Christina Verchere: OMV Petrom had to face an unprecedented crisis that unfolded on three layers: dealing with the pandemic and the isolation measures while continuing to ensure energy supply, rapid oil price decline and drastic drop in petroleum products demand. As a sector we have faced drops in oil price before but never at the same time as such a dramatic drop in demand.
Therefore, our priorities during this period focused on protecting our employees that are working in key assets, to ensure the fuel production and continuous flow of energy that Romania needs.
At the same time, we reorganized the way we work for our employees now working at home, in order to rely on online communication tools.
At the business level, we made a number of decisions to protect the company’s health, reducing our investment levels by postponing activities.
These measures, which ensured the protection of employees and the health of our company, remain a priority, allowing us to supply fuels, electricity, and natural gas without interruption.
In your opinion, how will the international energy market change, given the high energy demand but also the decrease of the world hydrocarbons resources? Is renewable energy a solution for the world economy during this time of crisis? Is it a solution for the future?

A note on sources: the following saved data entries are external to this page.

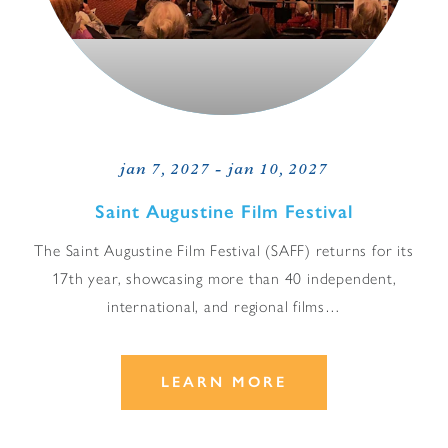
jan 7, 2027 - jan 10, 2027
Saint Augustine Film Festival
The Saint Augustine Film Festival (SAFF) returns for its
17th year, showcasing more than 40 independent,
international, and regional films…
LEARN MORE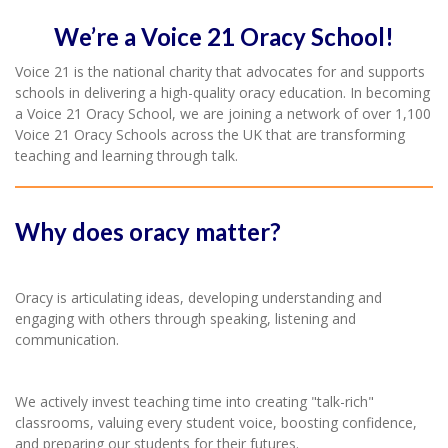
We’re a Voice 21 Oracy School!
Voice 21 is the national charity that advocates for and supports
schools in delivering a high-quality oracy education. In becoming
a Voice 21 Oracy School, we are joining a network of over 1,100
Voice 21 Oracy Schools across the UK that are transforming
teaching and learning through talk.
Why does oracy matter?
Oracy is articulating ideas, developing understanding and
engaging with others through speaking, listening and
communication.
We actively invest teaching time into creating "talk-rich"
classrooms, valuing every student voice, boosting confidence,
and preparing our students for their futures.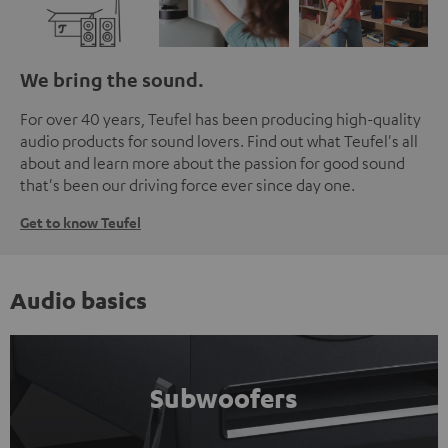
We bring the sound.
For over 40 years, Teufel has been producing high-quality
audio products for sound lovers. Find out what Teufel's all
about and learn more about the passion for good sound
that's been our driving force ever since day one.
Get to know Teufel
Audio basics
Subwoofers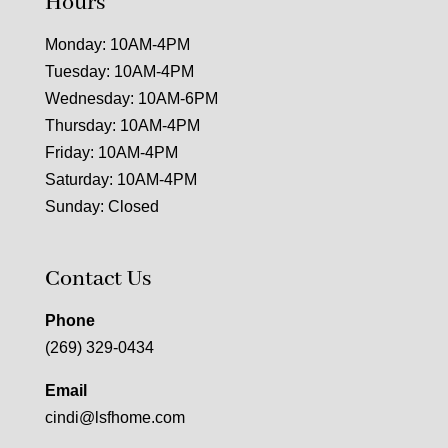
Hours
Monday: 10AM-4PM
Tuesday: 10AM-4PM
Wednesday: 10AM-6PM
Thursday: 10AM-4PM
Friday: 10AM-4PM
Saturday: 10AM-4PM
Sunday: Closed
Contact Us
Phone
(269) 329-0434
Email
cindi@lsfhome.com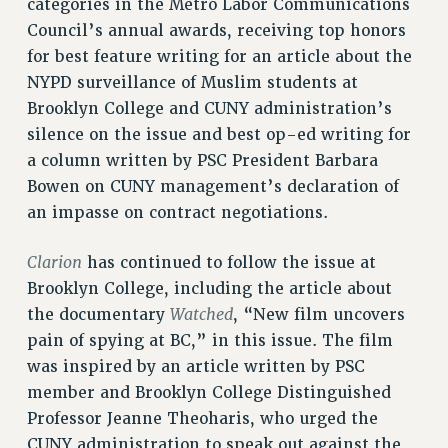
categories in the Metro Labor Communications
RETIREE MEMBERSHIP
Council’s annual awards, receiving top honors
REQUEST MAILED MEMBER CARD
for best feature writing for an article about the
MEMBERSHIP
NYPD surveillance of Muslim students at
UPDATE YOUR MEMBERSHIP INFORMATION
Brooklyn College and CUNY administration’s
WHO WE ARE
silence on the issue and best op-ed writing for
PRINCIPAL OFFICERS
a column written by PSC President Barbara
EXECUTIVE COUNCIL
Bowen on CUNY management’s declaration of
DELEGATE ASSEMBLY
an impasse on contract negotiations.
AFT/NYSUT DELEGATES
Clarion
has continued to follow the issue at
AAUP DELEGATES
Brooklyn College, including the article about
CHAPTERS
Watched
the documentary
, “New film uncovers
COMMITTEES
pain of spying at BC,” in this issue. The film
STAFF
was inspired by an article written by PSC
CAMPUS ACTION TEAMS
member and Brooklyn College Distinguished
GRIEVANCE COUNSELORS AND ADVISORS
Professor Jeanne Theoharis, who urged the
ADJUNCT LIAISON LEADERSHIP PROGRAM
CUNY administration to speak out against the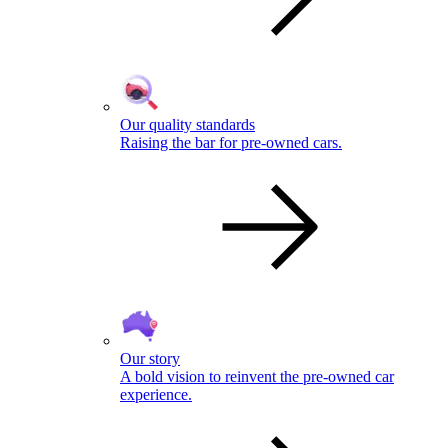
Our quality standards
Raising the bar for pre-owned cars.
Our story
A bold vision to reinvent the pre-owned car
experience.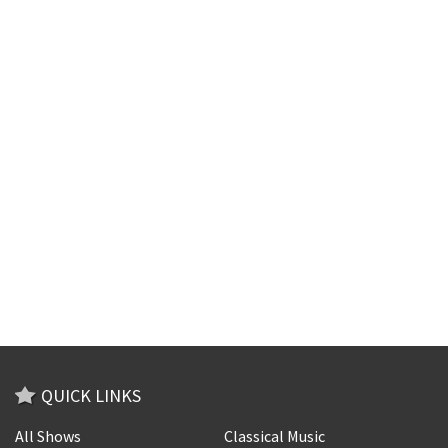
QUICK LINKS
All Shows
Classical Music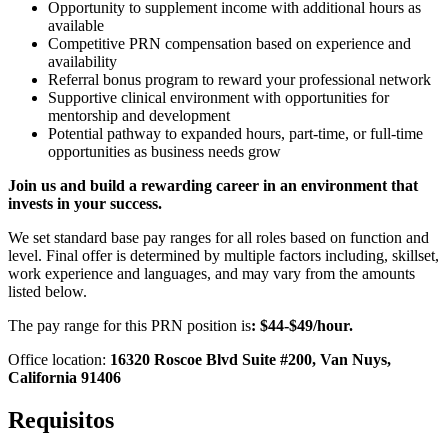
Opportunity to supplement income with additional hours as
available
Competitive PRN compensation based on experience and
availability
Referral bonus program to reward your professional network
Supportive clinical environment with opportunities for
mentorship and development
Potential pathway to expanded hours, part-time, or full-time
opportunities as business needs grow
Join us and build a rewarding career in an environment that
invests in your success.
We set standard base pay ranges for all roles based on function and
level. Final offer is determined by multiple factors including, skillset,
work experience and languages, and may vary from the amounts
listed below.
The pay range for this PRN position is
: $44-$49/hour.
Office location:
16320 Roscoe Blvd Suite #200, Van Nuys,
California 91406
Requisitos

Christina Verchere: A low carbon energy system requires an optimal blending between low carbon mature technologies (ex: gas to power, CHP) and new technologies expecting to be deployed, in the next ten years, on a large scale in the energy system. (e.g.: Carbon Capture and Storage, battery storage, electrolysis, and pyrolysis for hydrogen production etc.)
Renewables and gas go hand in hand; they are no longer just an alternative in the electricity production. They are a mainstream source and, ramped up with smart energy management systems (e.g. smart grids, smart metering etc.), will shape the energy system in the coming years.